Switch every "chart" to "graph" in the lines below and keep everything else unchanged. Leave the pictures out of the answer.
───── Record set
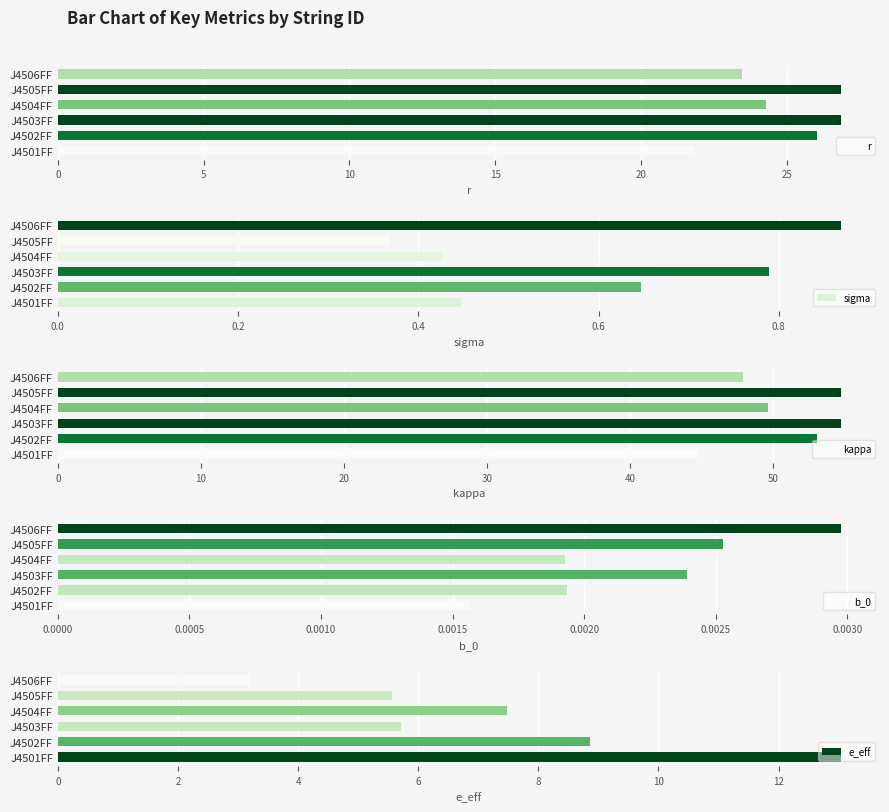

Reading right to left, what are all the values shown in this chart?

r: 23.5	26.9	24.3	26.9	26.0	21.8
sigma: 0.9	0.4	0.4	0.8	0.6	0.4
kappa: 47.9	54.7	49.6	54.7	53.1	44.6
b_0: 0.0	0.0	0.0	0.0	0.0	0.0
e_eff: 3.2	5.6	7.5	5.7	8.9	13.0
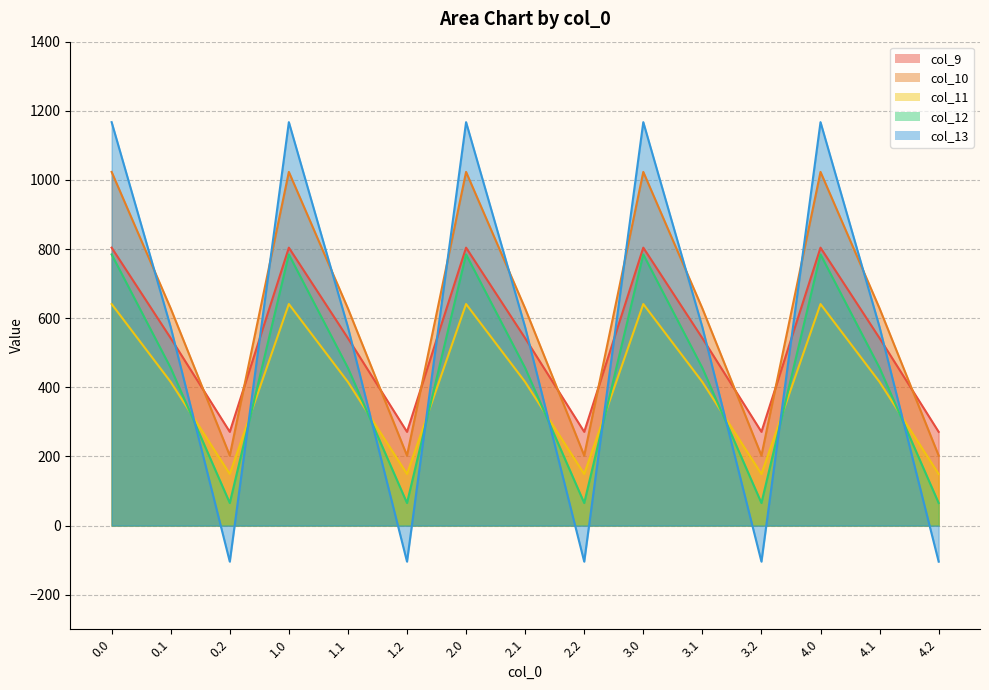

What is the average value of the col_11 series?

401.8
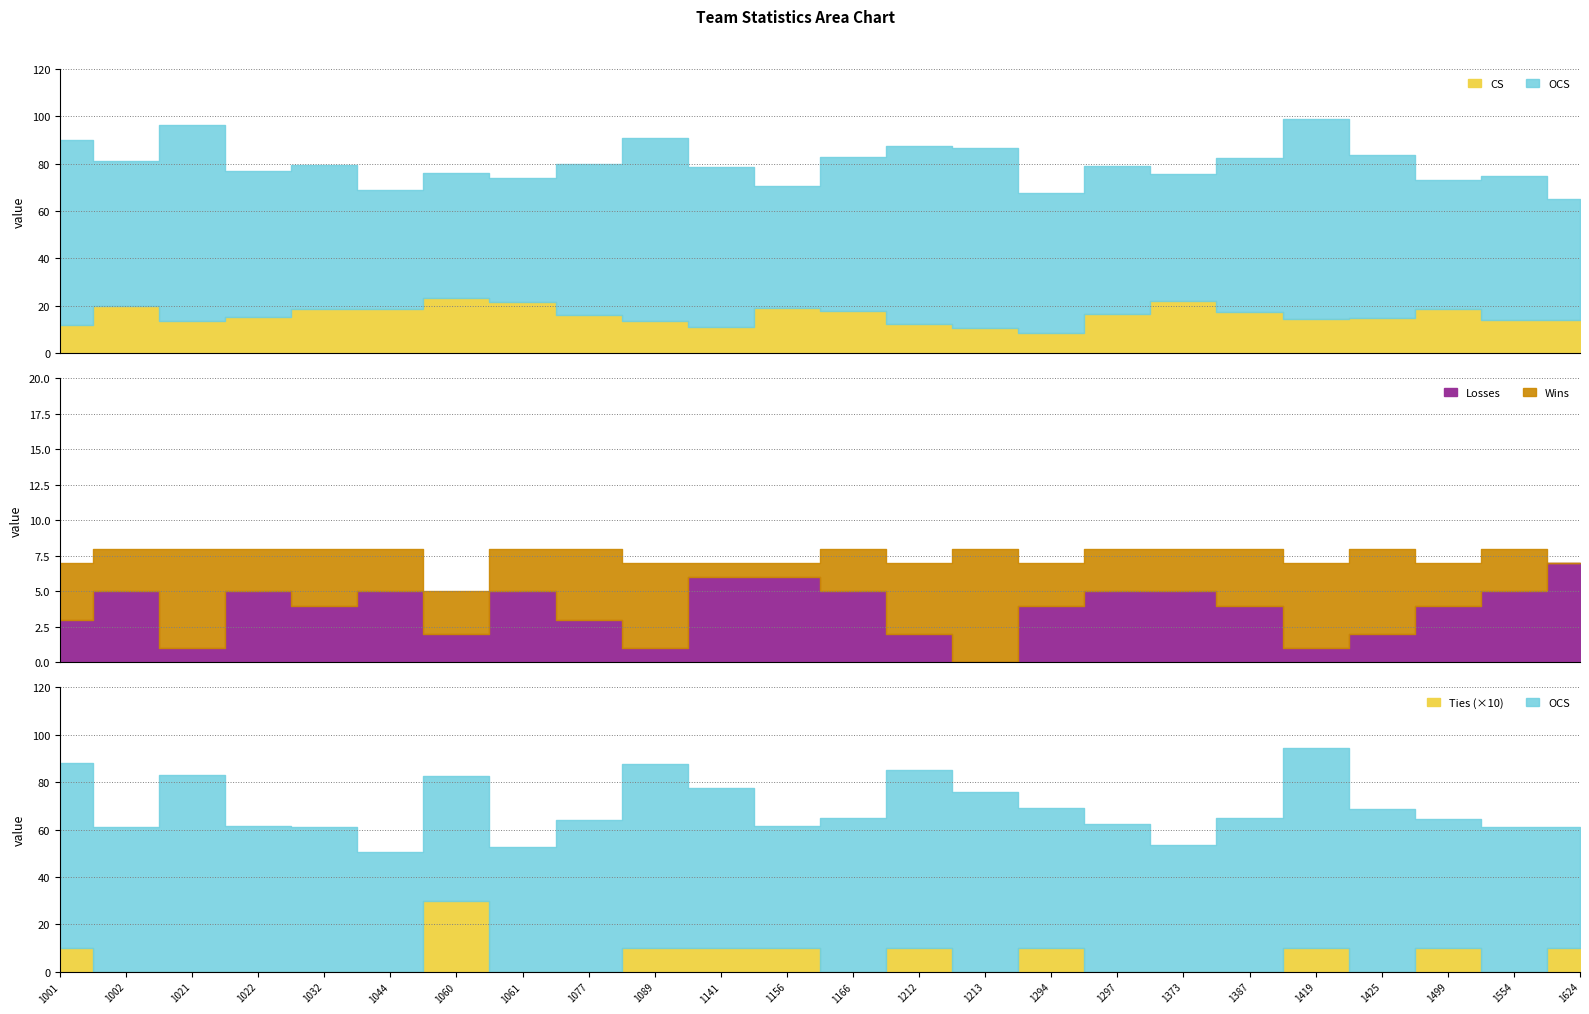

How many lines are shown in the chart?

5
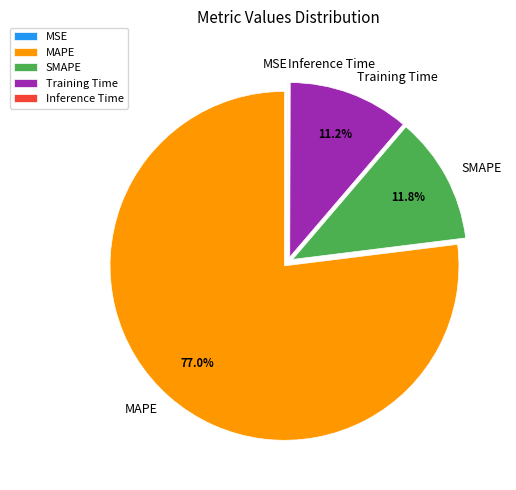

Which has a higher value, SMAPE or Training Time?

SMAPE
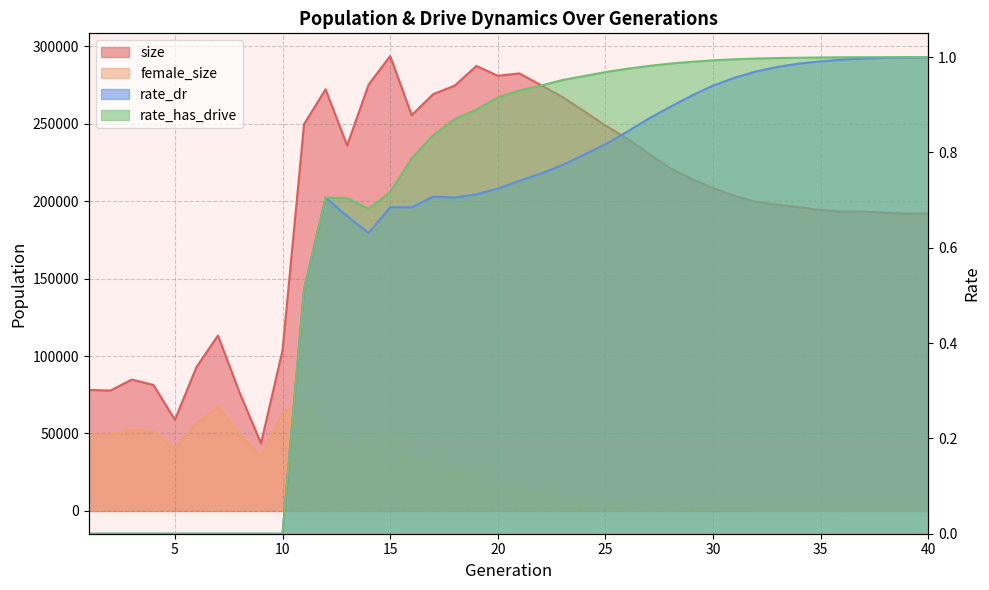

How many lines are shown in the chart?

4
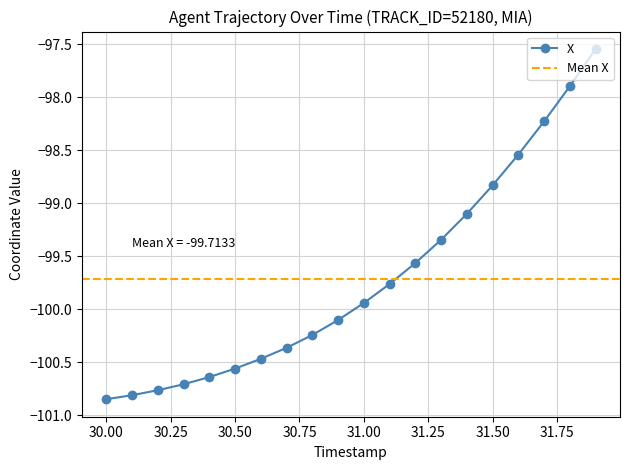

Rank the categories by value from highest to lowest.

31.9, 31.8, 31.7, 31.6, 31.5, 31.4, 31.3, 31.2, 31.1, 31.0, 30.9, 30.8, 30.7, 30.6, 30.5, 30.4, 30.3, 30.2, 30.1, 30.0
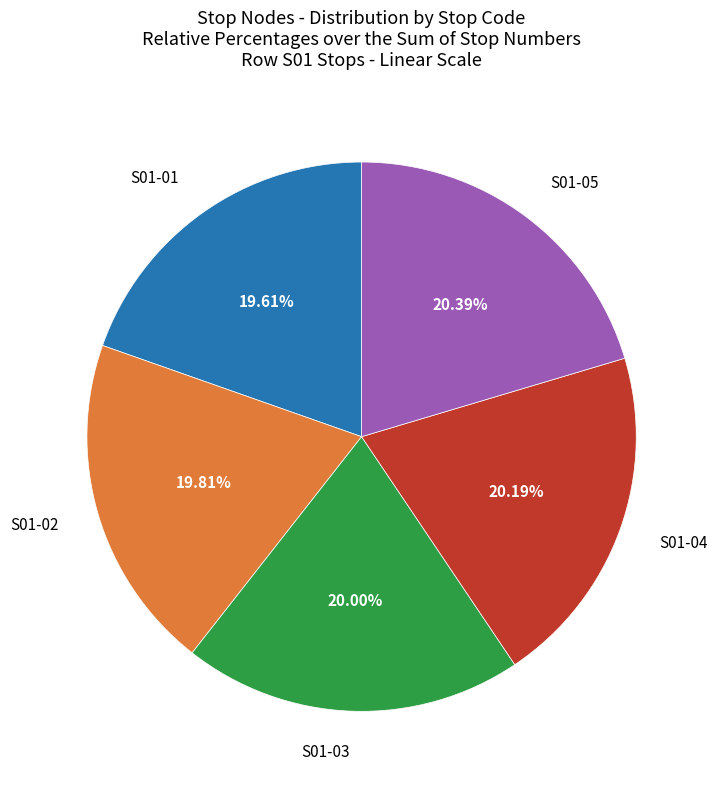

How many segments does this pie chart have?

5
──────────
■ Response to the task:
Reading right to left, what are all the values shown in this graph?

r: 23.5	26.9	24.3	26.9	26.0	21.8
sigma: 0.9	0.4	0.4	0.8	0.6	0.4
kappa: 47.9	54.7	49.6	54.7	53.1	44.6
b_0: 0.0	0.0	0.0	0.0	0.0	0.0
e_eff: 3.2	5.6	7.5	5.7	8.9	13.0

What is the average value of the col_11 series?

401.8

How many lines are shown in the graph?

5

Which has a higher value, SMAPE or Training Time?

SMAPE

How many lines are shown in the graph?

4

Rank the categories by value from highest to lowest.

31.9, 31.8, 31.7, 31.6, 31.5, 31.4, 31.3, 31.2, 31.1, 31.0, 30.9, 30.8, 30.7, 30.6, 30.5, 30.4, 30.3, 30.2, 30.1, 30.0

How many segments does this pie graph have?

5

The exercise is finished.